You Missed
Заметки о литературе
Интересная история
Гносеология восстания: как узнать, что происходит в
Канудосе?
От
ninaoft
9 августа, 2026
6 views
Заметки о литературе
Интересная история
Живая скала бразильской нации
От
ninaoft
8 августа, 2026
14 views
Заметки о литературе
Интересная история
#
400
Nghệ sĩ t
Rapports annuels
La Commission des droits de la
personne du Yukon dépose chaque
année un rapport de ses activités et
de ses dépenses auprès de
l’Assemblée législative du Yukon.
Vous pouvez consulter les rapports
==
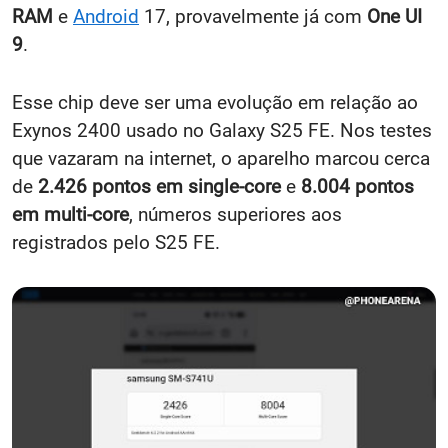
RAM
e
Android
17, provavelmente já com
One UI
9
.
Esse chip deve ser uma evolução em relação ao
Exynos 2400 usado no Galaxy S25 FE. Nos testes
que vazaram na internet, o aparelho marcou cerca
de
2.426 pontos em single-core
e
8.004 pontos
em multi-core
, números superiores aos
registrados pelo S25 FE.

Task instructions »
Take the lines above from the one containing "17, provavelmente já com" down to the one containing "registrados pelo S25 FE.", and transcribe them exactly, both ends included.

Answer to the problem »
17, provavelmente já com
One UI
9
.
Esse chip deve ser uma evolução em relação ao
Exynos 2400 usado no Galaxy S25 FE. Nos testes
que vazaram na internet, o aparelho marcou cerca
de
2.426 pontos em single-core
e
8.004 pontos
em multi-core
, números superiores aos
registrados pelo S25 FE.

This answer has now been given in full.